Goats graze alongside tracks in the countryside, forcing trains to brake to avoid hitting them. Old American sedans line up at a crossing while locomotives pass. Horse-drawn carts cross the rails after a train passed by.

A boy hitches a ride home from school with a train's engineer. A man on horseback rides alongside tracks that used to carry tons of sugar from Cuba's now withered sugar industry. A young man boards with goats to sell in Havana.

While the island is slowly modernising its rail system, mistreatment and theft of railway property by the people it was built to serve ensure it remains the slowest way to get around already slow-moving Cuba.

The trip from Havana to Santiago, 475 miles (765 km) to the east, takes an average of 15 hours, if the train doesn't break down. A slightly more reliable train with air conditioning is not in service as it is currently undergoing repairs.

On the way from one end of the country to the other, families chat and try to catch a few minutes of sleep, stretching out between rattling seats.
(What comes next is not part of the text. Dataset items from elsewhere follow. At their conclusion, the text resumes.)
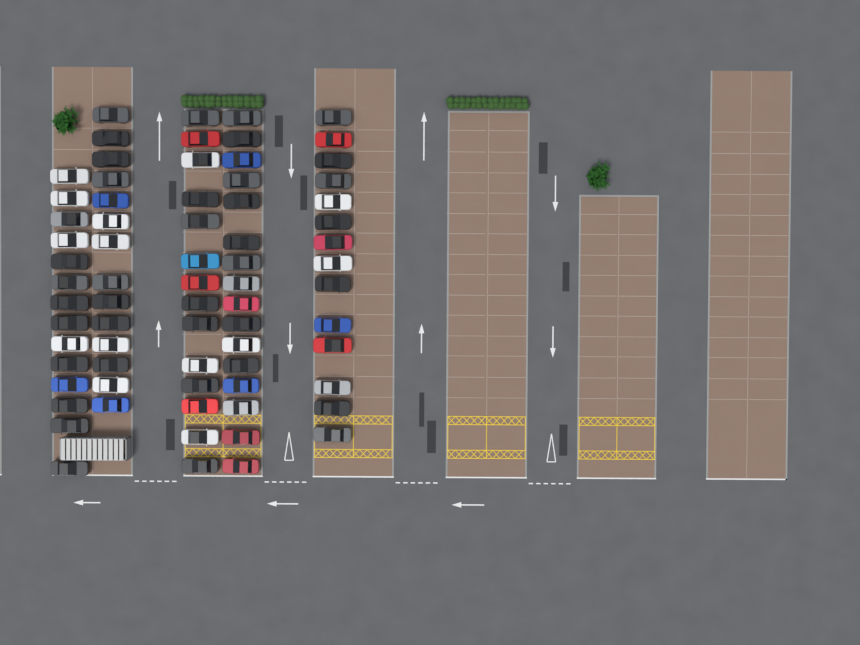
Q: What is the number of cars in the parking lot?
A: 72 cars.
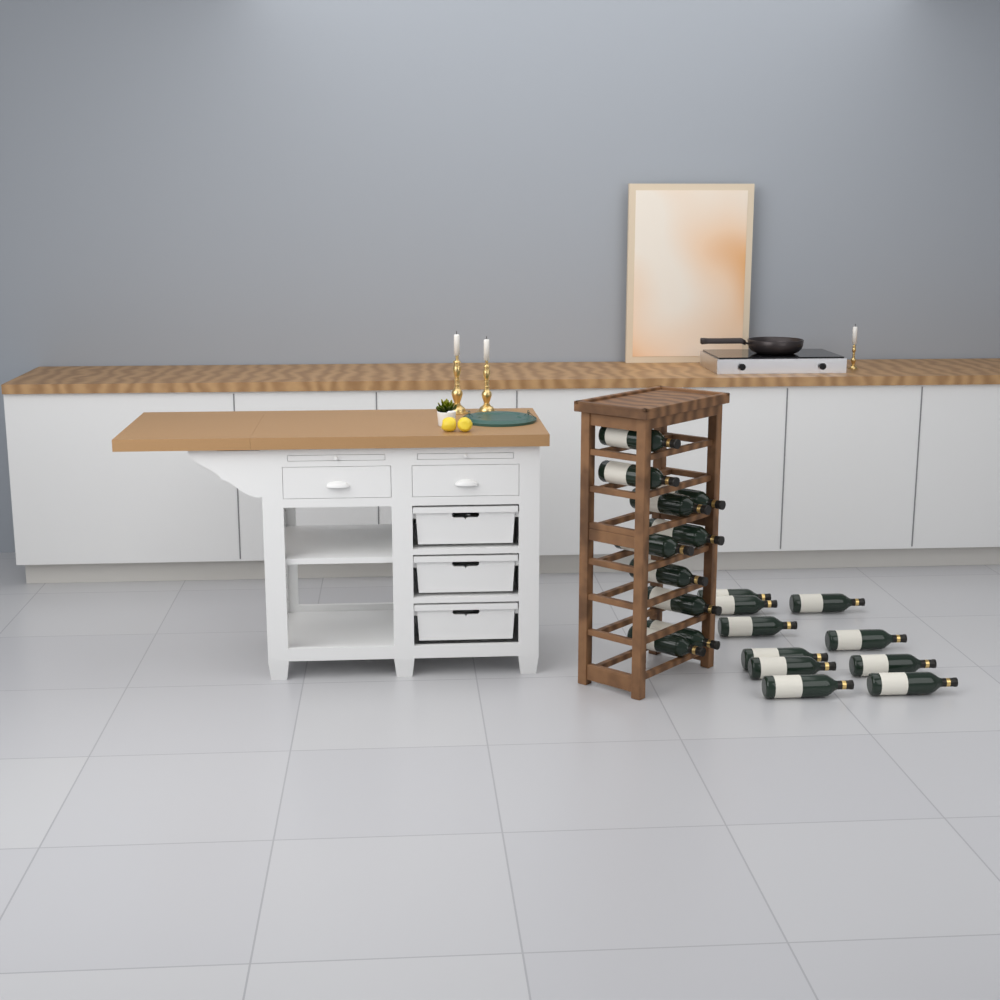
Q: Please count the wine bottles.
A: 20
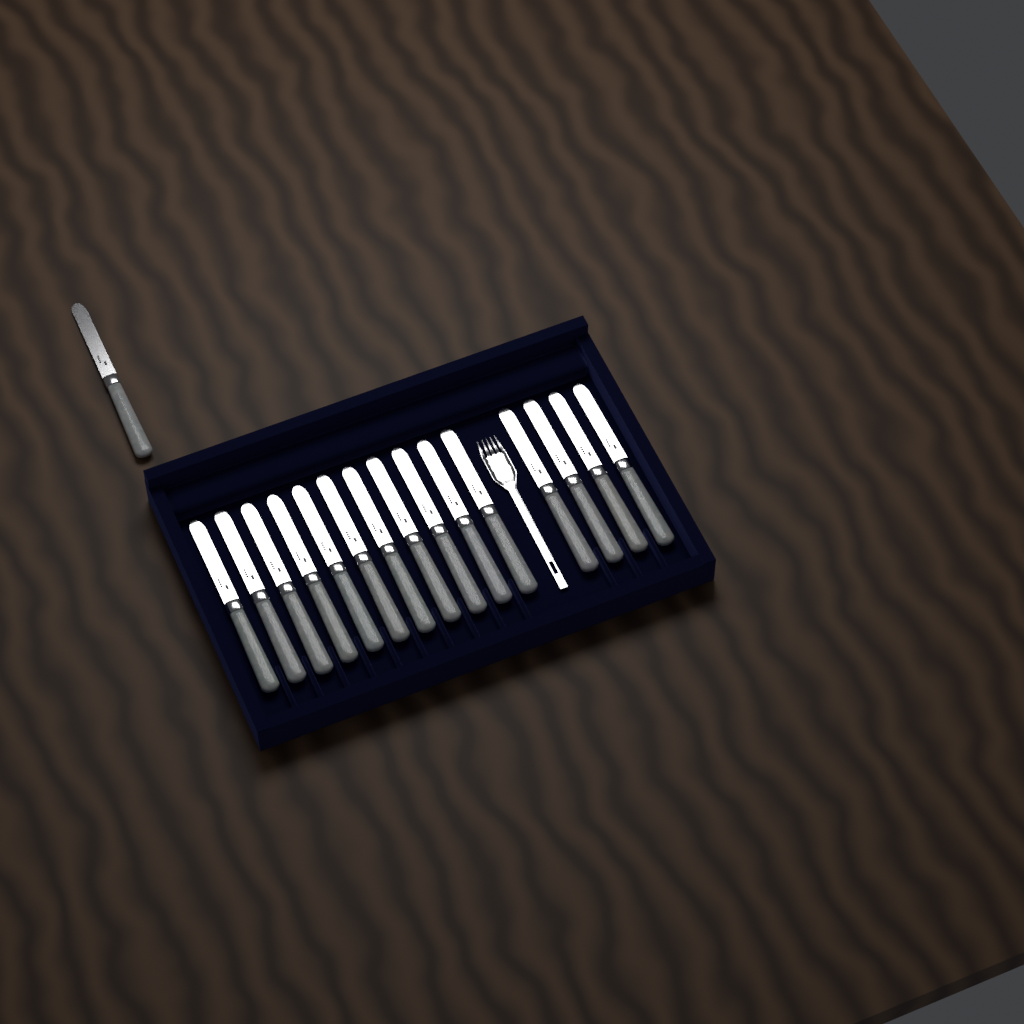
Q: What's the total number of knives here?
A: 16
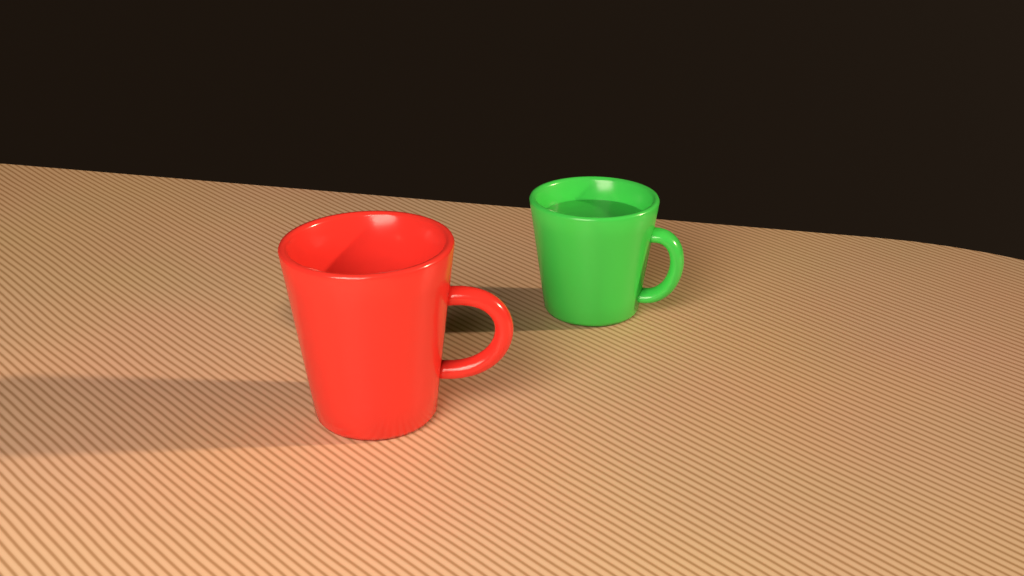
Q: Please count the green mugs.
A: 1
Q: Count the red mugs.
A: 1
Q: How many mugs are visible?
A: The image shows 2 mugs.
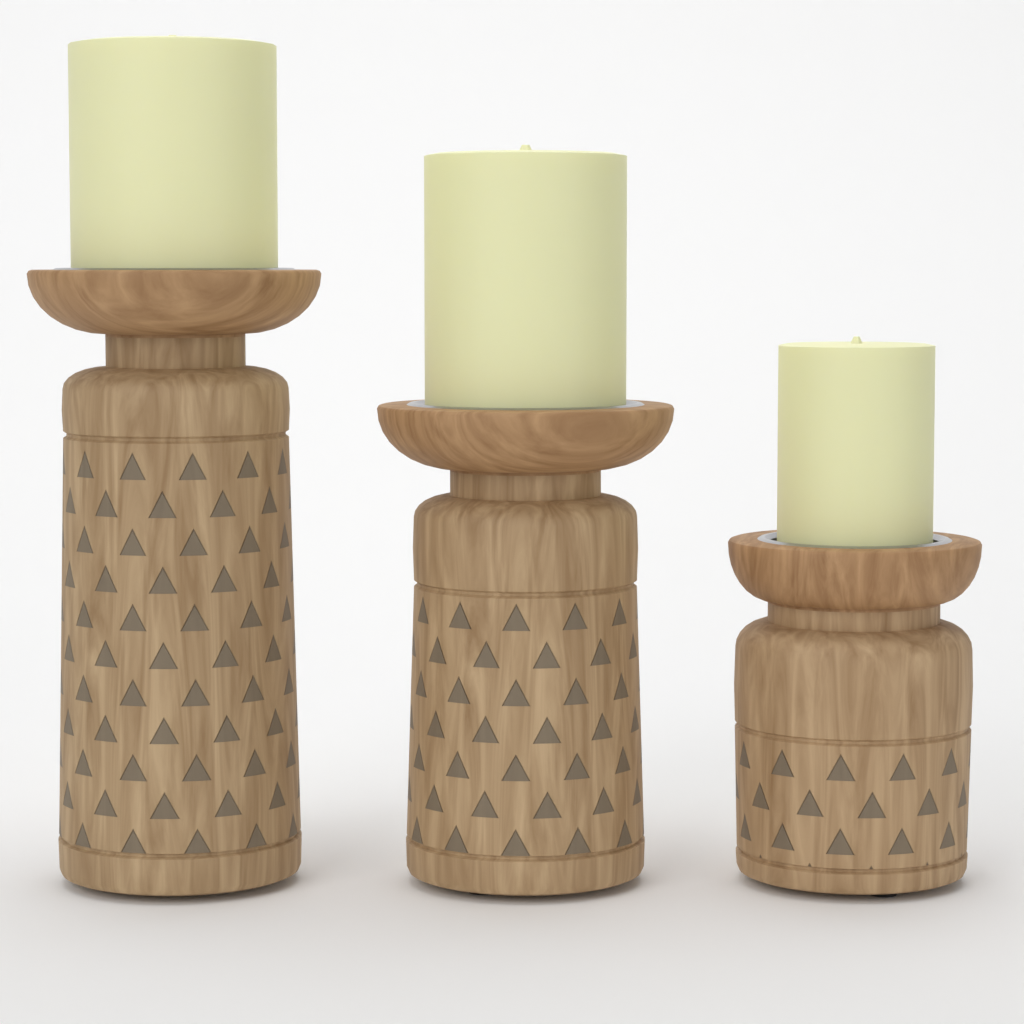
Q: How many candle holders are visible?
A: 3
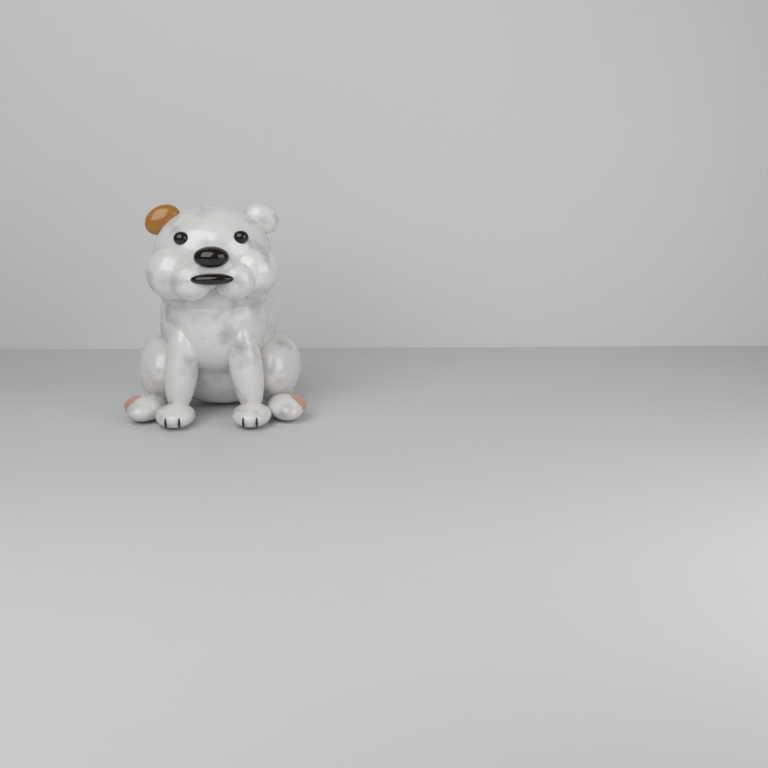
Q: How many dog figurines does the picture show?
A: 1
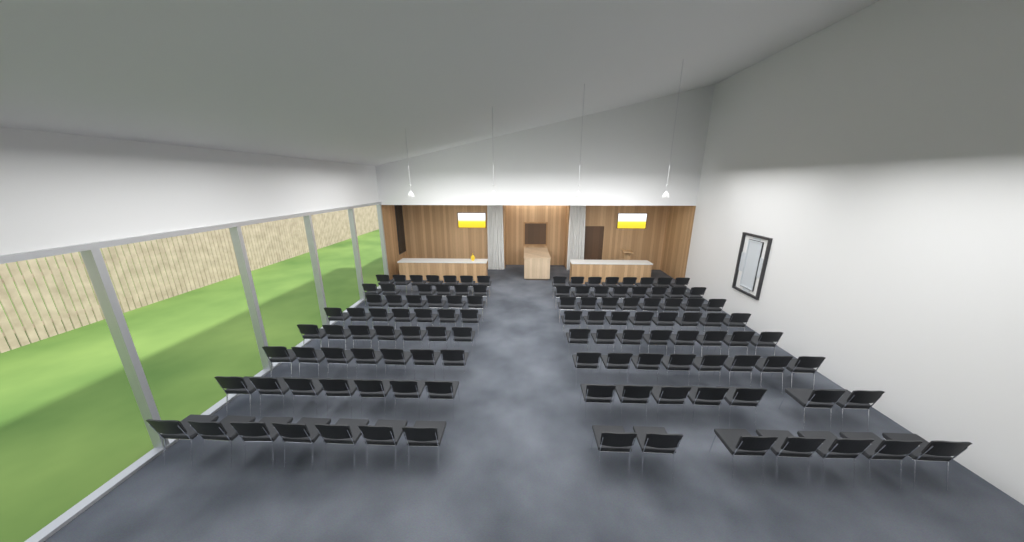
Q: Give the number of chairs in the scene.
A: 116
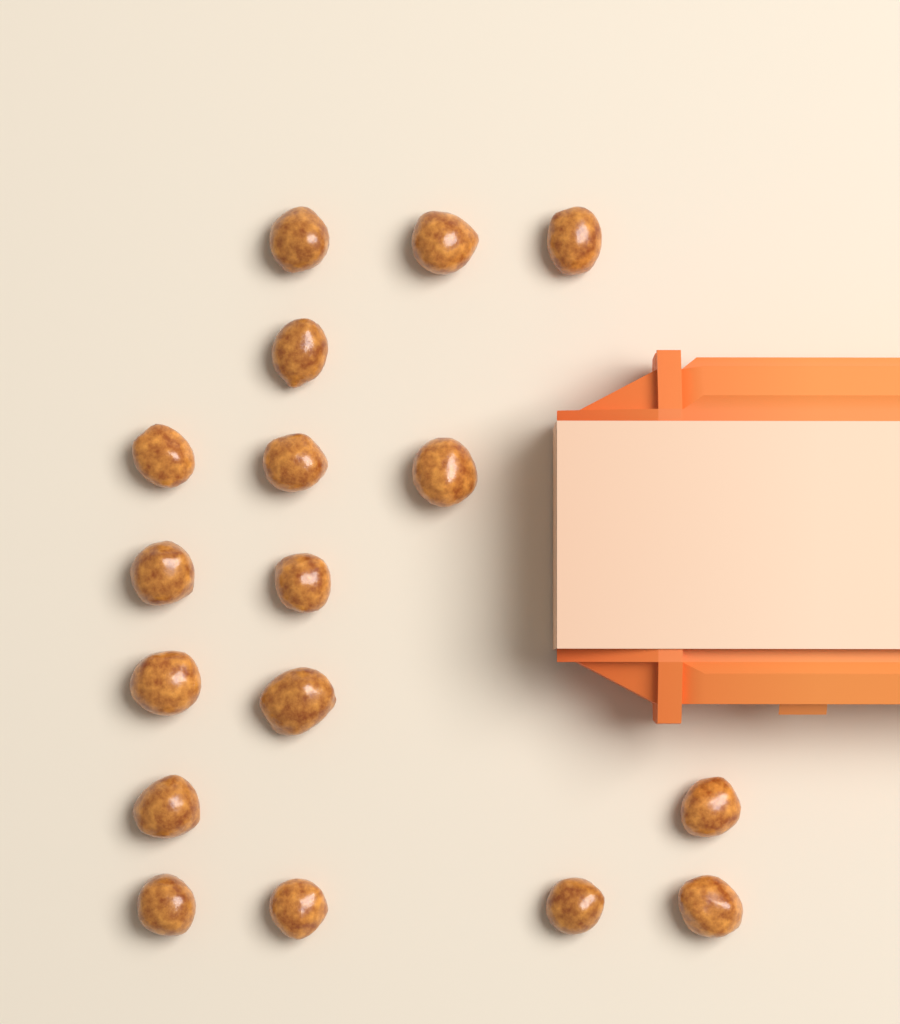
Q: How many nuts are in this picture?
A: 17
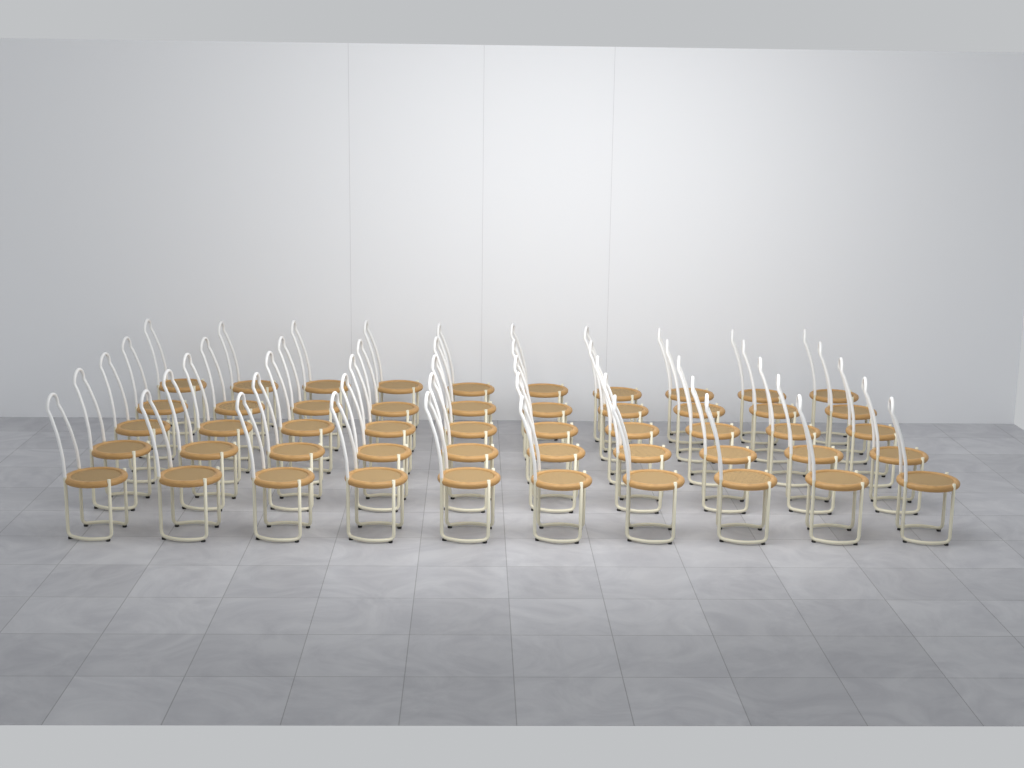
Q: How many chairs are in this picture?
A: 50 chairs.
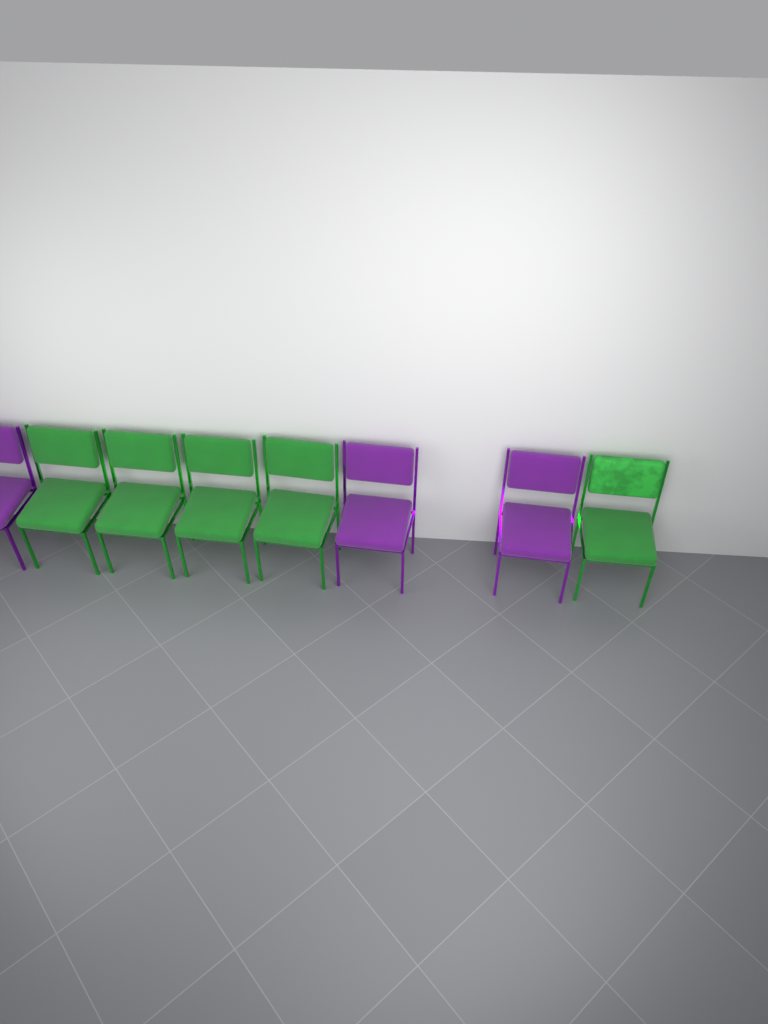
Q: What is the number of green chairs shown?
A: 5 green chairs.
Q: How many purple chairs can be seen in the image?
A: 3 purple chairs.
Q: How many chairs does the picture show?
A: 8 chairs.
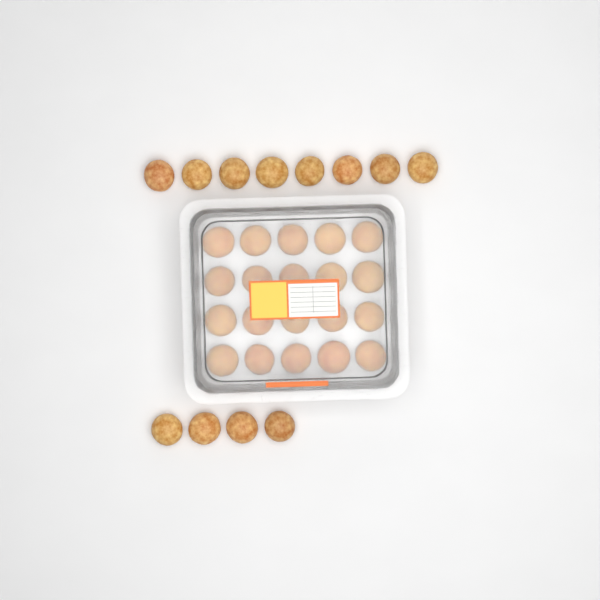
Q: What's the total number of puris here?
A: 32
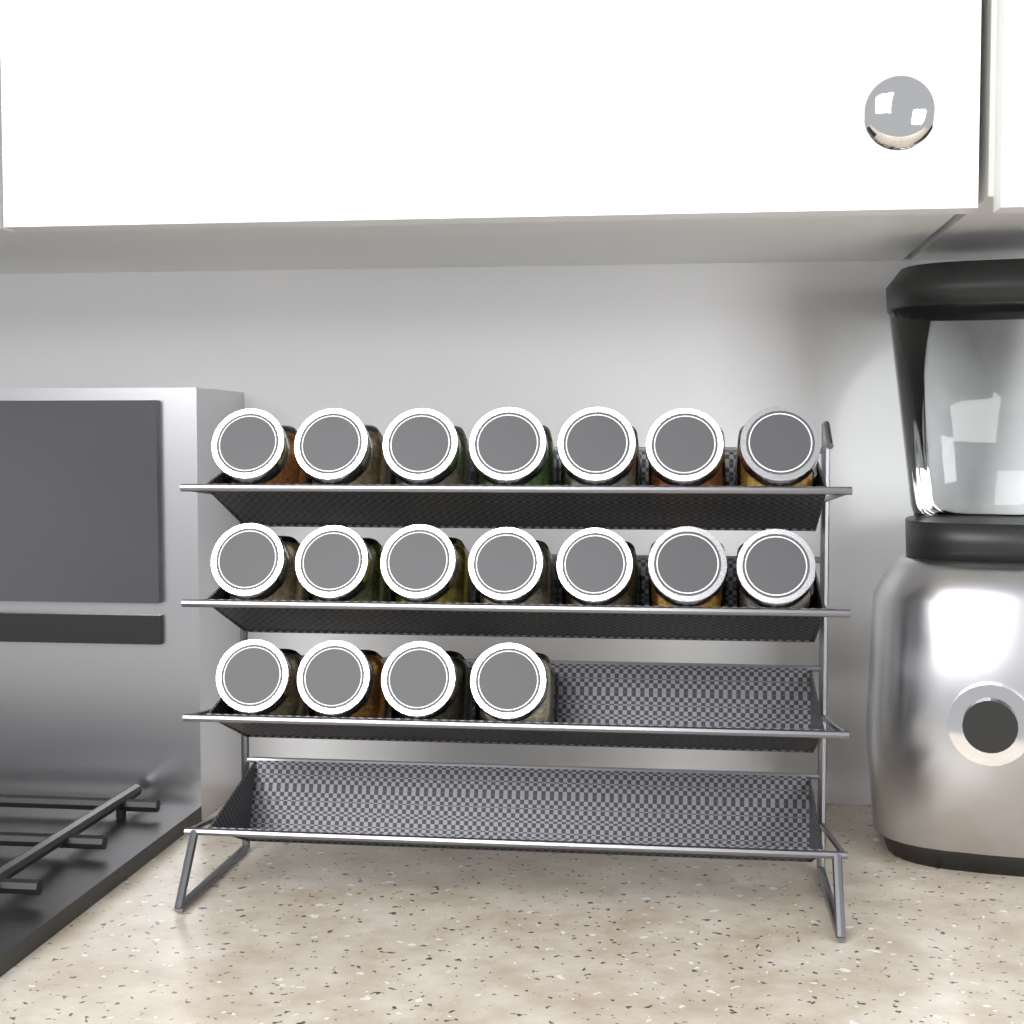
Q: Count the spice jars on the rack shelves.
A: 18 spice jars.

The train's rocking lulls children to sleep under the eye of adult relatives. Men stand next to an open train door, chatting.

At their peak, Cuban trains featured dining cars and other high-end services. Today, refreshment comes from the vendors who board at many stations offering cold sandwiches and soft drinks. Snacks are also sold outside.

Cuba became the first Latin American country with a train system in the mid-19th century when colonial Spain began connecting Havana with the sugar-growing regions outside the capital. The network grew to 5,600 miles of rails crisscrossing the island before the system fell into disrepair. It suffered along with much of the country's infrastructure when the Soviet Union's collapse cut Cuba off from the subsidies that Moscow had pumped into its economy. The longstanding US trade embargo made it hard to get parts.

Trains connecting Cuba's capital with the former chocolate company town of Hershey in Matanzas province are filled with tourists who pay less than 50 cents for the trip as the island floods with visitors after the declaration of detente with the United States.

As for the route between Santiago and Havana, Cubans pay a little more than US$1 to shuttle goods or visit faraway family. Visiting foreigners are charged US$30 for the same trip.